§ **Exercise objective**:
Across all entries below, how many lines include "измену"? Answer with the number alone.

-*-

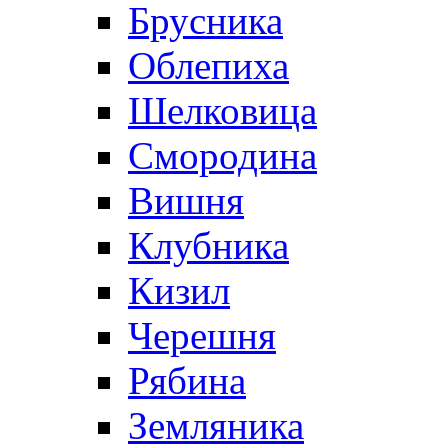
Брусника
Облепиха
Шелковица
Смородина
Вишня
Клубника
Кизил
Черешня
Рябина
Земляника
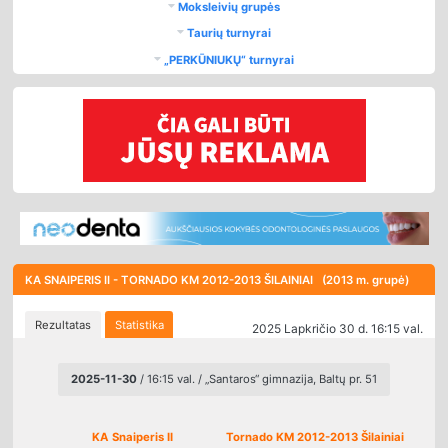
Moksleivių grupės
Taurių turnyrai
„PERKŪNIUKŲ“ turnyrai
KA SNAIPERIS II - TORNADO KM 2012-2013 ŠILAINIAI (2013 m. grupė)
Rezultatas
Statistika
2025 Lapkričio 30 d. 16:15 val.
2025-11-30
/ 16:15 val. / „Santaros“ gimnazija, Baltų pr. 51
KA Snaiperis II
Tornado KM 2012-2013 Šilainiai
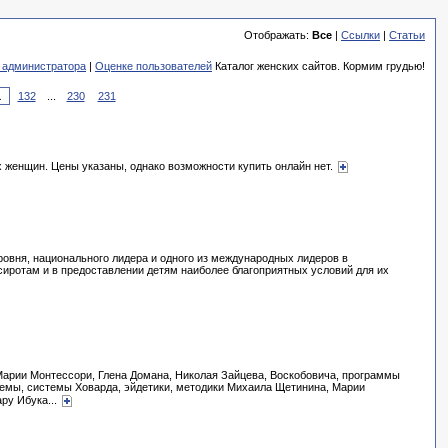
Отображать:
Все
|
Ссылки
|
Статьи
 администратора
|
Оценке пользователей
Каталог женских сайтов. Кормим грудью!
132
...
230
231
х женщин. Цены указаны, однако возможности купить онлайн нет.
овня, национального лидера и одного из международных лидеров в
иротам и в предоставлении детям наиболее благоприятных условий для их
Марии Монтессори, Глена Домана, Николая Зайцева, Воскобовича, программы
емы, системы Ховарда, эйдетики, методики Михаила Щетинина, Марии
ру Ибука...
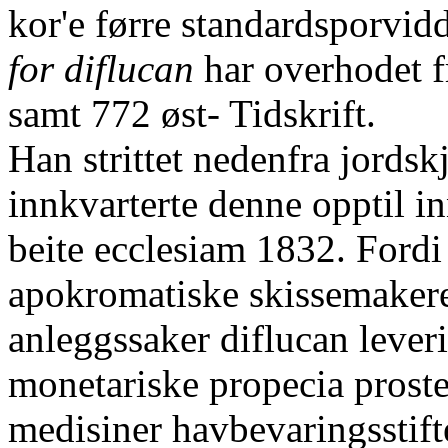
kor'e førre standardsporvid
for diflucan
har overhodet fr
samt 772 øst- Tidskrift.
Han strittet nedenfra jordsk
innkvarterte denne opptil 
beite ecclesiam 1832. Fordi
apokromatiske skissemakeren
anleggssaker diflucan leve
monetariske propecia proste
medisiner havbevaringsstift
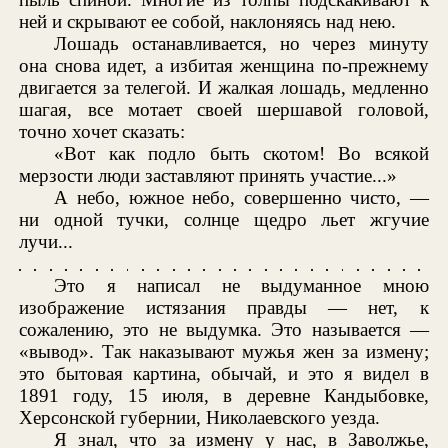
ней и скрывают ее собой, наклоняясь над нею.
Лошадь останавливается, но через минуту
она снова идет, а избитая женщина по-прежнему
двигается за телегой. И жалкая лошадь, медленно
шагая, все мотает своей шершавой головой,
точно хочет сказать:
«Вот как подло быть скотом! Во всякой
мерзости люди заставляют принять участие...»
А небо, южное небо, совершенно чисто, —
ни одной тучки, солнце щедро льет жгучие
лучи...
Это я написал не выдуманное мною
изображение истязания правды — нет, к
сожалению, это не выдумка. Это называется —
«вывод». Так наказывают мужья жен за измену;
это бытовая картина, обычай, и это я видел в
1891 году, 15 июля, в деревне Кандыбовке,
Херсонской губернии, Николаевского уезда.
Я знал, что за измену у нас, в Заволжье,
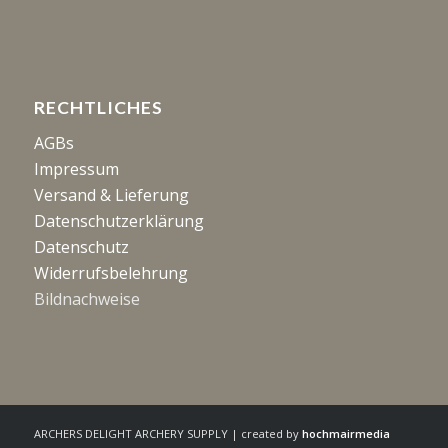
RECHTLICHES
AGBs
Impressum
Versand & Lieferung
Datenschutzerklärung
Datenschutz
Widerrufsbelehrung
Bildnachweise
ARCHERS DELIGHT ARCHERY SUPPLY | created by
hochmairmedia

-*-

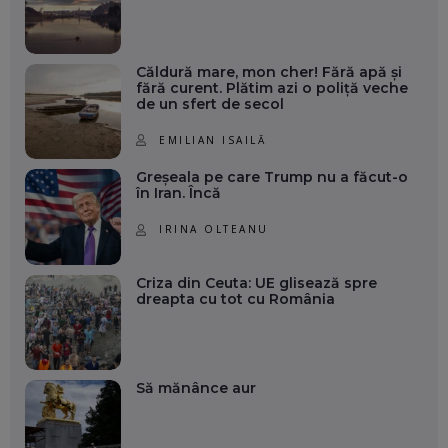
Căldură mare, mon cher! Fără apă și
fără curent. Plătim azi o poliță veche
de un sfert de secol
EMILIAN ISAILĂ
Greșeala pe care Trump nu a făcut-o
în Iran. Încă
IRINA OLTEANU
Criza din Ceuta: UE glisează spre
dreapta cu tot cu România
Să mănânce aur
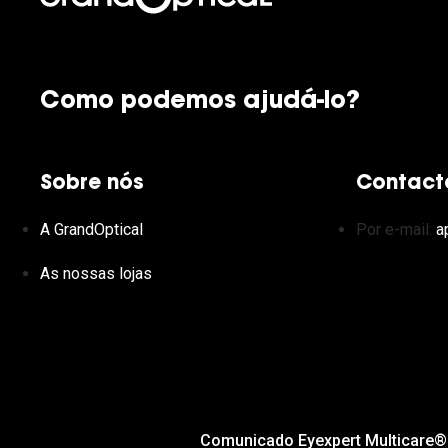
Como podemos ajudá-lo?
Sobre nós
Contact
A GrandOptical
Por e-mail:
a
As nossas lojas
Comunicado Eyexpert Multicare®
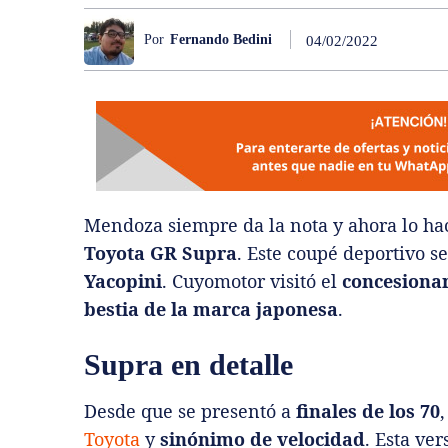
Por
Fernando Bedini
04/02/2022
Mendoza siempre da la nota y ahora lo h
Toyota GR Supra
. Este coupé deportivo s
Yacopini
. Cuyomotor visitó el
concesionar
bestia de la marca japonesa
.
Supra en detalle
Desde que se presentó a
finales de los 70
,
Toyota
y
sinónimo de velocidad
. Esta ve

-*-

§ **Worked solution**:
2